While reading through the material below, copy each line that holds the word "ring".

» Exercise material:
******************************

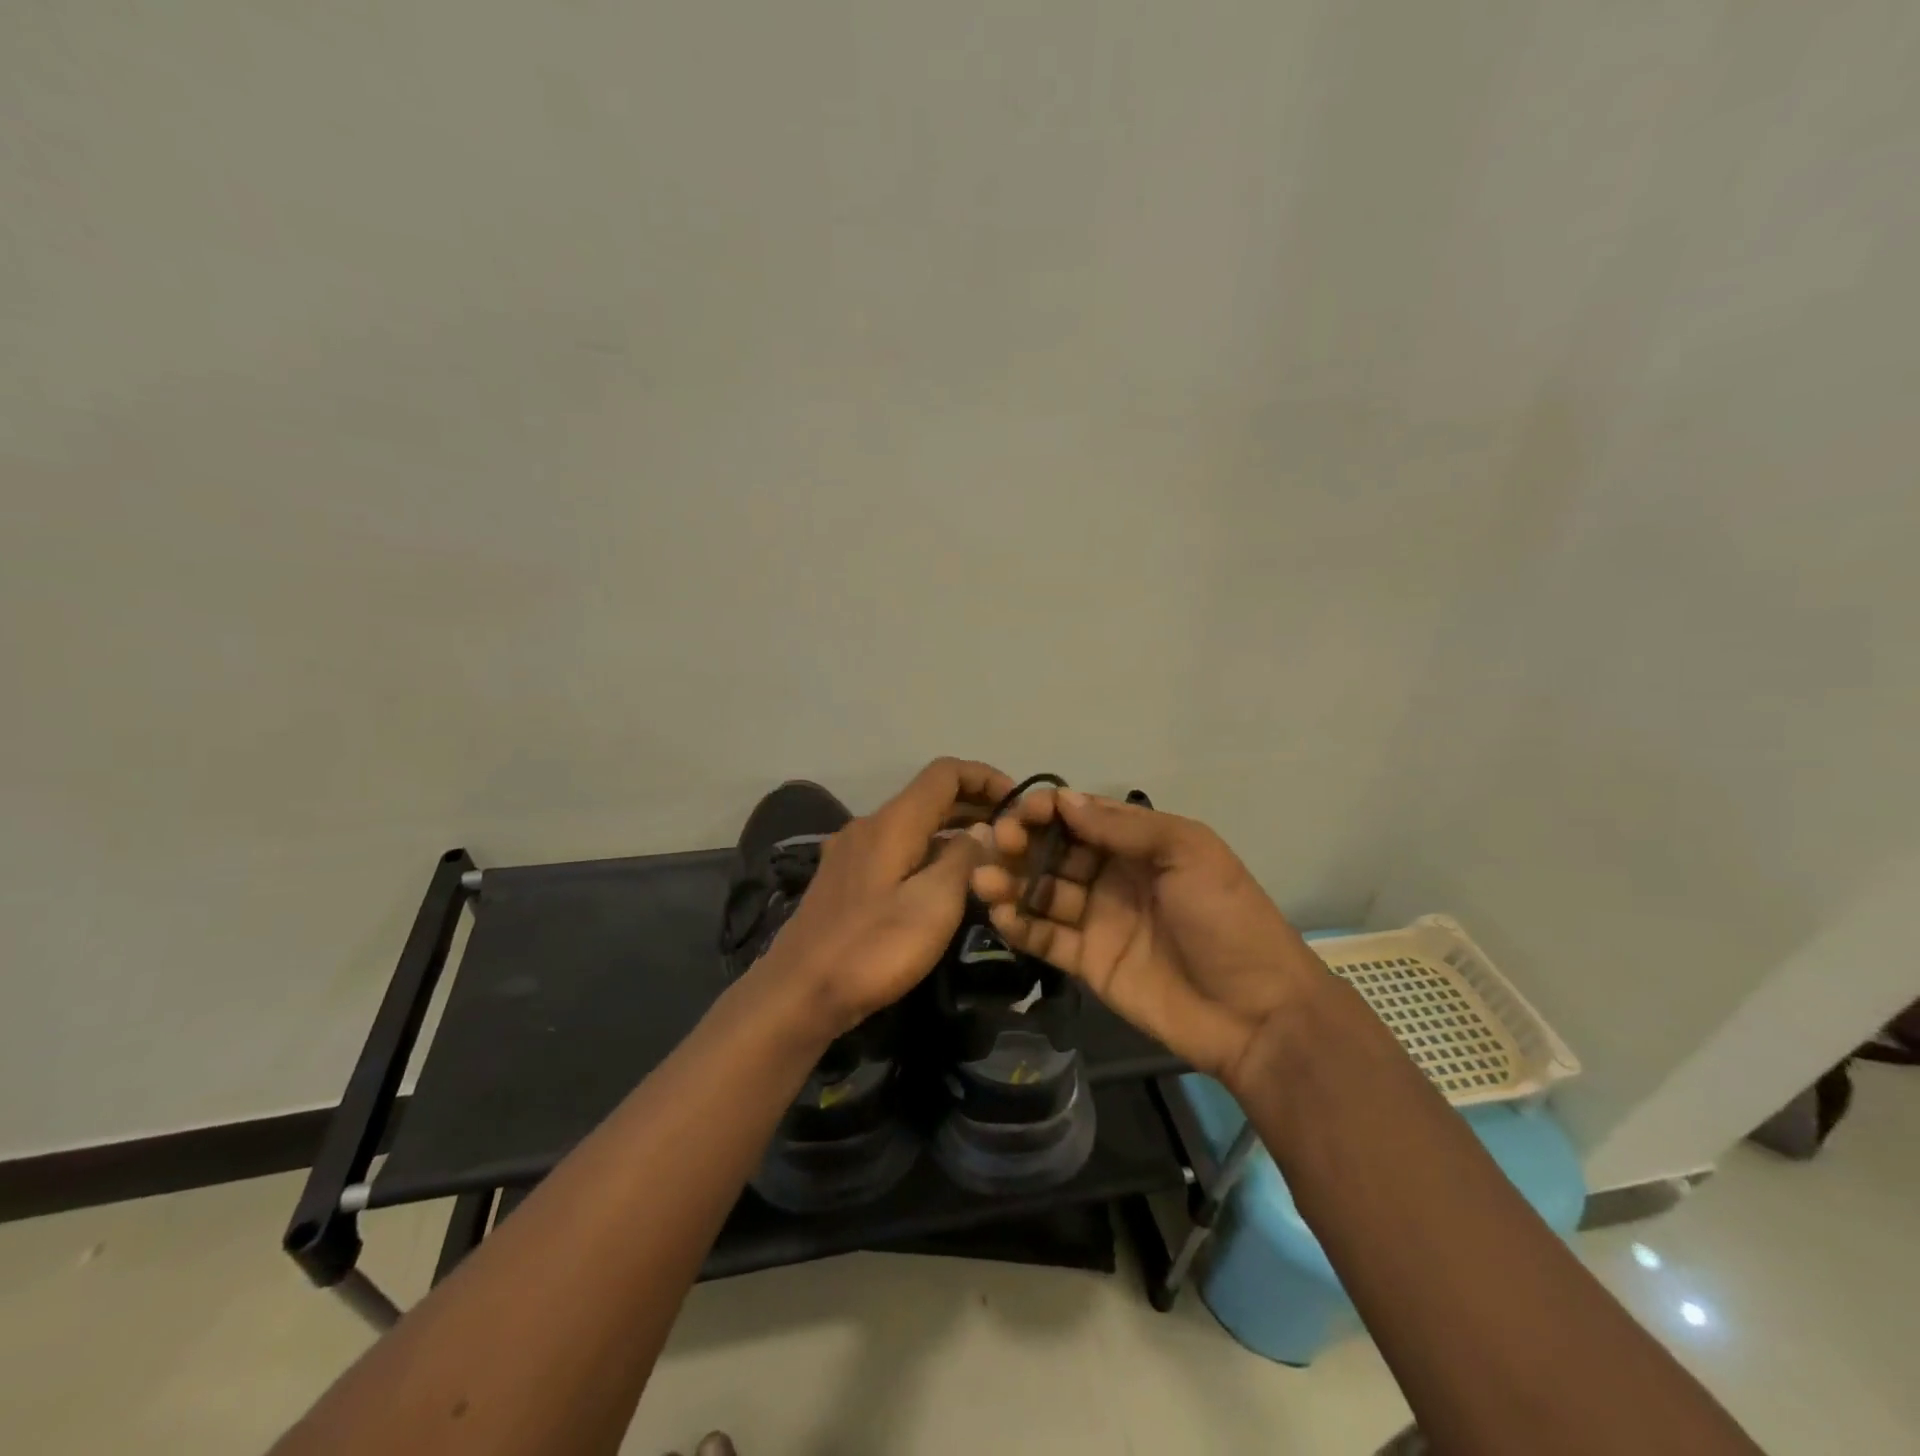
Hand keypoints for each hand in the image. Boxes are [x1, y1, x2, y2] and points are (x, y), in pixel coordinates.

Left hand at [759, 757, 1014, 1035]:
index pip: (945, 772)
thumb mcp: (934, 904)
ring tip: (990, 858)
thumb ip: (964, 858)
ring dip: (953, 831)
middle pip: (929, 797)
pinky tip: (946, 883)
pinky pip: (897, 849)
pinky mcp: (845, 879)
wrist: (799, 993)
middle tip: (1014, 833)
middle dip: (974, 806)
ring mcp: (852, 852)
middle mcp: (870, 825)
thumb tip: (984, 829)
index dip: (985, 777)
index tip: (1019, 802)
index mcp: (893, 822)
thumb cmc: (873, 948)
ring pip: (913, 826)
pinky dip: (928, 853)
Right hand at [970, 788, 1324, 1080]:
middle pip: (1056, 852)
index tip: (1022, 810)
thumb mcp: (1189, 853)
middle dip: (1025, 843)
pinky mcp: (1087, 962)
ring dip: (1011, 881)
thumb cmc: (1226, 920)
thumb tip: (1065, 800)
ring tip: (984, 879)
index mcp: (1141, 845)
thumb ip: (1125, 827)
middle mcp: (1114, 877)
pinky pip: (1045, 937)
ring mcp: (1098, 920)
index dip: (1051, 810)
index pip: (1083, 818)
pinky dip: (1020, 924)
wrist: (1256, 1013)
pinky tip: (1000, 914)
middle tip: (1001, 843)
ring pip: (1043, 892)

******************************

» Answer to the problem:
ring tip: (990, 858)
ring dip: (953, 831)
ring mcp: (852, 852)
ring pip: (913, 826)
ring dip: (1011, 881)
ring tip: (984, 879)
ring mcp: (1098, 920)
ring pip: (1043, 892)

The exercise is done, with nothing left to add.